Exercise data:
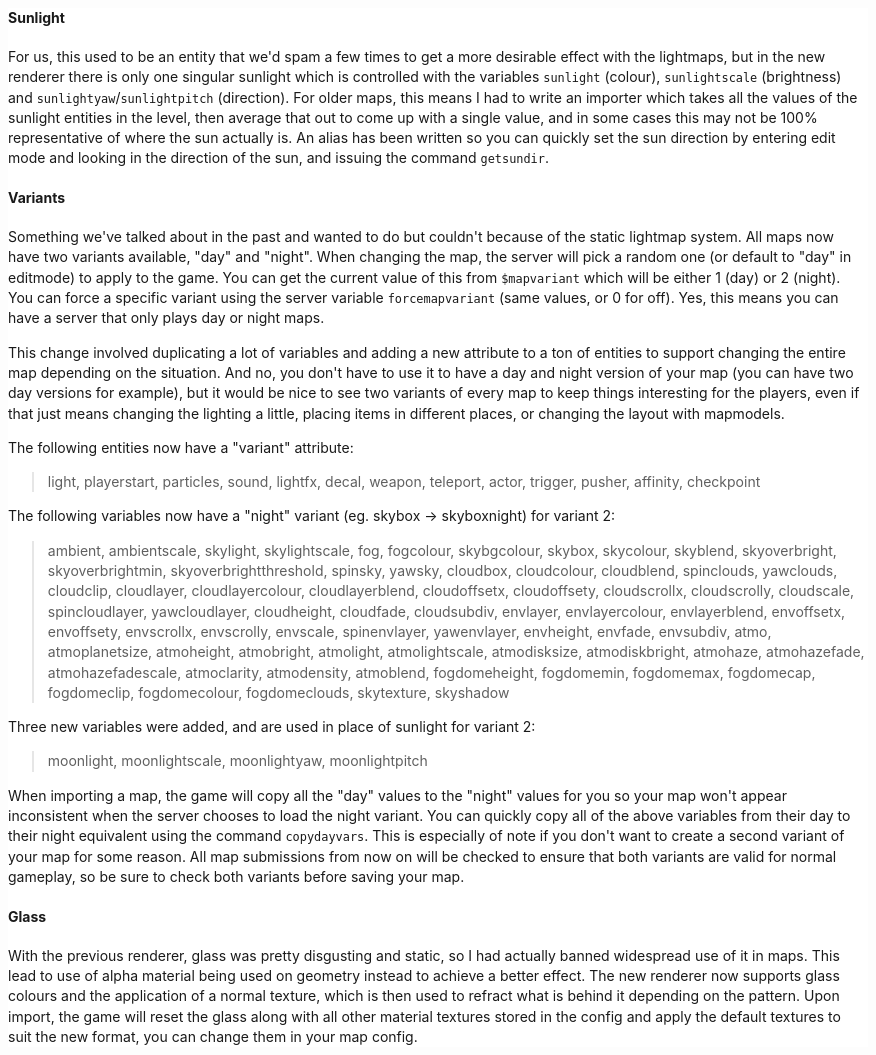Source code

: #### Sunlight
For us, this used to be an entity that we'd spam a few times to get a more desirable effect with the lightmaps, but in the new renderer there is only one singular sunlight which is controlled with the variables `sunlight` (colour), `sunlightscale` (brightness) and `sunlightyaw`/`sunlightpitch` (direction). For older maps, this means I had to write an importer which takes all the values of the sunlight entities in the level, then average that out to come up with a single value, and in some cases this may not be 100% representative of where the sun actually is. An alias has been written so you can quickly set the sun direction by entering edit mode and looking in the direction of the sun, and issuing the command `getsundir`.

#### Variants
Something we've talked about in the past and wanted to do but couldn't because of the static lightmap system. All maps now have two variants available, "day" and "night". When changing the map, the server will pick a random one (or default to "day" in editmode) to apply to the game. You can get the current value of this from `$mapvariant` which will be either 1 (day) or 2 (night). You can force a specific variant using the server variable `forcemapvariant` (same values, or 0 for off). Yes, this means you can have a server that only plays day or night maps.

This change involved duplicating a lot of variables and adding a new attribute to a ton of entities to support changing the entire map depending on the situation. And no, you don't have to use it to have a day and night version of your map (you can have two day versions for example), but it would be nice to see two variants of every map to keep things interesting for the players, even if that just means changing the lighting a little, placing items in different places, or changing the layout with mapmodels.

The following entities now have a "variant" attribute:
> light, playerstart, particles, sound, lightfx, decal, weapon, teleport, actor, trigger, pusher, affinity, checkpoint

The following variables now have a "night" variant (eg. skybox -> skyboxnight) for variant 2:
> ambient, ambientscale, skylight, skylightscale, fog, fogcolour, skybgcolour, skybox, skycolour, skyblend, skyoverbright, skyoverbrightmin, skyoverbrightthreshold, spinsky, yawsky, cloudbox, cloudcolour, cloudblend, spinclouds, yawclouds, cloudclip, cloudlayer, cloudlayercolour, cloudlayerblend, cloudoffsetx, cloudoffsety, cloudscrollx, cloudscrolly, cloudscale, spincloudlayer, yawcloudlayer, cloudheight, cloudfade, cloudsubdiv, envlayer, envlayercolour, envlayerblend, envoffsetx, envoffsety, envscrollx, envscrolly, envscale, spinenvlayer, yawenvlayer, envheight, envfade, envsubdiv, atmo, atmoplanetsize, atmoheight, atmobright, atmolight, atmolightscale, atmodisksize, atmodiskbright, atmohaze, atmohazefade, atmohazefadescale, atmoclarity, atmodensity, atmoblend, fogdomeheight, fogdomemin, fogdomemax, fogdomecap, fogdomeclip, fogdomecolour, fogdomeclouds, skytexture, skyshadow

Three new variables were added, and are used in place of sunlight for variant 2:
> moonlight, moonlightscale, moonlightyaw, moonlightpitch

When importing a map, the game will copy all the "day" values to the "night" values for you so your map won't appear inconsistent when the server chooses to load the night variant. You can quickly copy all of the above variables from their day to their night equivalent using the command `copydayvars`. This is especially of note if you don't want to create a second variant of your map for some reason. All map submissions from now on will be checked to ensure that both variants are valid for normal gameplay, so be sure to check both variants before saving your map.

#### Glass
With the previous renderer, glass was pretty disgusting and static, so I had actually banned widespread use of it in maps. This lead to use of alpha material being used on geometry instead to achieve a better effect. The new renderer now supports glass colours and the application of a normal texture, which is then used to refract what is behind it depending on the pattern. Upon import, the game will reset the glass along with all other material textures stored in the config and apply the default textures to suit the new format, you can change them in your map config.
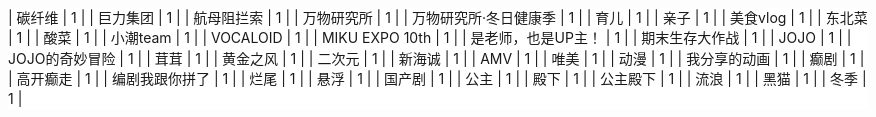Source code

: | 碳纤维 | 1 |
| 巨力集团 | 1 |
| 航母阻拦索 | 1 |
| 万物研究所 | 1 |
| 万物研究所·冬日健康季 | 1 |
| 育儿 | 1 |
| 亲子 | 1 |
| 美食vlog | 1 |
| 东北菜 | 1 |
| 酸菜 | 1 |
| 小潮team | 1 |
| VOCALOID | 1 |
| MIKU EXPO 10th | 1 |
| 是老师，也是UP主！ | 1 |
| 期末生存大作战 | 1 |
| JOJO | 1 |
| JOJO的奇妙冒险 | 1 |
| 茸茸 | 1 |
| 黄金之风 | 1 |
| 二次元 | 1 |
| 新海诚 | 1 |
| AMV | 1 |
| 唯美 | 1 |
| 动漫 | 1 |
| 我分享的动画 | 1 |
| 癫剧 | 1 |
| 高开癫走 | 1 |
| 编剧我跟你拼了 | 1 |
| 烂尾 | 1 |
| 悬浮 | 1 |
| 国产剧 | 1 |
| 公主 | 1 |
| 殿下 | 1 |
| 公主殿下 | 1 |
| 流浪 | 1 |
| 黑猫 | 1 |
| 冬季 | 1 |
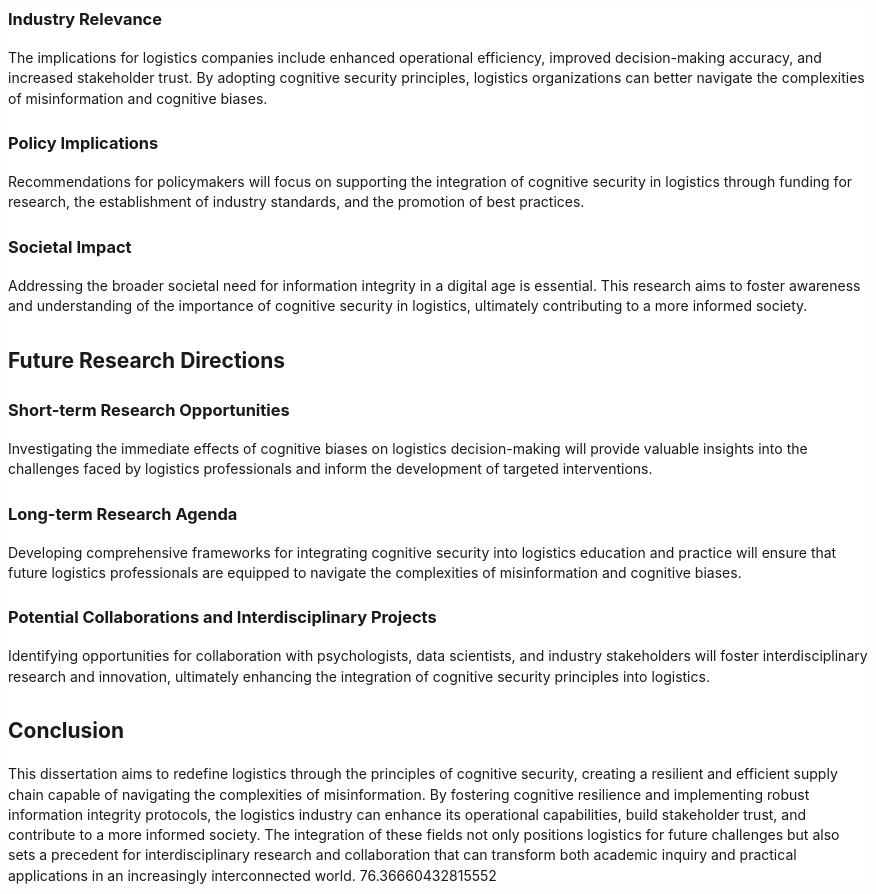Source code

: ### Industry Relevance

The implications for logistics companies include enhanced operational efficiency, improved decision-making accuracy, and increased stakeholder trust. By adopting cognitive security principles, logistics organizations can better navigate the complexities of misinformation and cognitive biases.

### Policy Implications

Recommendations for policymakers will focus on supporting the integration of cognitive security in logistics through funding for research, the establishment of industry standards, and the promotion of best practices.

### Societal Impact

Addressing the broader societal need for information integrity in a digital age is essential. This research aims to foster awareness and understanding of the importance of cognitive security in logistics, ultimately contributing to a more informed society.

## Future Research Directions

### Short-term Research Opportunities

Investigating the immediate effects of cognitive biases on logistics decision-making will provide valuable insights into the challenges faced by logistics professionals and inform the development of targeted interventions. 

### Long-term Research Agenda

Developing comprehensive frameworks for integrating cognitive security into logistics education and practice will ensure that future logistics professionals are equipped to navigate the complexities of misinformation and cognitive biases.

### Potential Collaborations and Interdisciplinary Projects

Identifying opportunities for collaboration with psychologists, data scientists, and industry stakeholders will foster interdisciplinary research and innovation, ultimately enhancing the integration of cognitive security principles into logistics.

## Conclusion

This dissertation aims to redefine logistics through the principles of cognitive security, creating a resilient and efficient supply chain capable of navigating the complexities of misinformation. By fostering cognitive resilience and implementing robust information integrity protocols, the logistics industry can enhance its operational capabilities, build stakeholder trust, and contribute to a more informed society. The integration of these fields not only positions logistics for future challenges but also sets a precedent for interdisciplinary research and collaboration that can transform both academic inquiry and practical applications in an increasingly interconnected world. 76.36660432815552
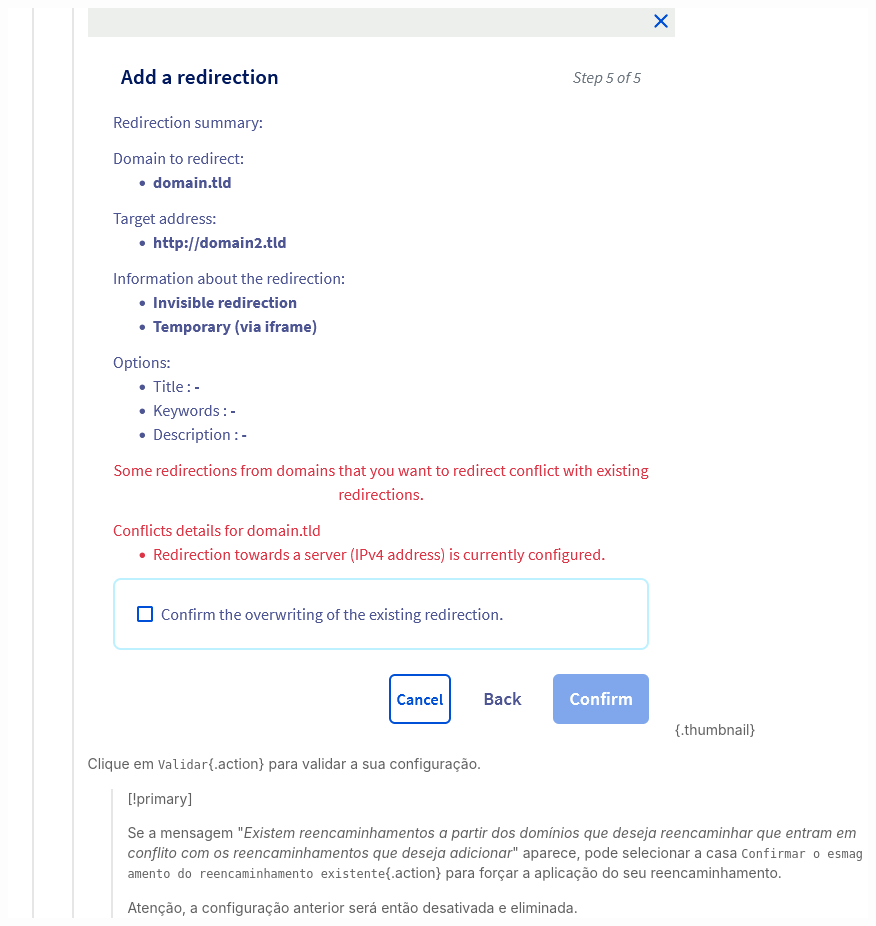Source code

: >>![Etapa 5](images/Step5Invi.png){.thumbnail}
>>
>> Clique em `Validar`{.action} para validar a sua configuração.
>> 
>> > [!primary]
>> >
>> > Se a mensagem "*Existem reencaminhamentos a partir dos domínios que deseja reencaminhar que entram em conflito com os reencaminhamentos que deseja adicionar*" aparece, pode selecionar a casa `Confirmar o esmagamento do reencaminhamento existente`{.action} para forçar a aplicação do seu reencaminhamento.
>> >
>> > Atenção, a configuração anterior será então desativada e eliminada.
>> >
>>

Task: Out of the preceding entries, pull each line that contains the word "maps".

Task result:
For us, this used to be an entity that we'd spam a few times to get a more desirable effect with the lightmaps, but in the new renderer there is only one singular sunlight which is controlled with the variables `sunlight` (colour), `sunlightscale` (brightness) and `sunlightyaw`/`sunlightpitch` (direction). For older maps, this means I had to write an importer which takes all the values of the sunlight entities in the level, then average that out to come up with a single value, and in some cases this may not be 100% representative of where the sun actually is. An alias has been written so you can quickly set the sun direction by entering edit mode and looking in the direction of the sun, and issuing the command `getsundir`.
Something we've talked about in the past and wanted to do but couldn't because of the static lightmap system. All maps now have two variants available, "day" and "night". When changing the map, the server will pick a random one (or default to "day" in editmode) to apply to the game. You can get the current value of this from `$mapvariant` which will be either 1 (day) or 2 (night). You can force a specific variant using the server variable `forcemapvariant` (same values, or 0 for off). Yes, this means you can have a server that only plays day or night maps.
With the previous renderer, glass was pretty disgusting and static, so I had actually banned widespread use of it in maps. This lead to use of alpha material being used on geometry instead to achieve a better effect. The new renderer now supports glass colours and the application of a normal texture, which is then used to refract what is behind it depending on the pattern. Upon import, the game will reset the glass along with all other material textures stored in the config and apply the default textures to suit the new format, you can change them in your map config.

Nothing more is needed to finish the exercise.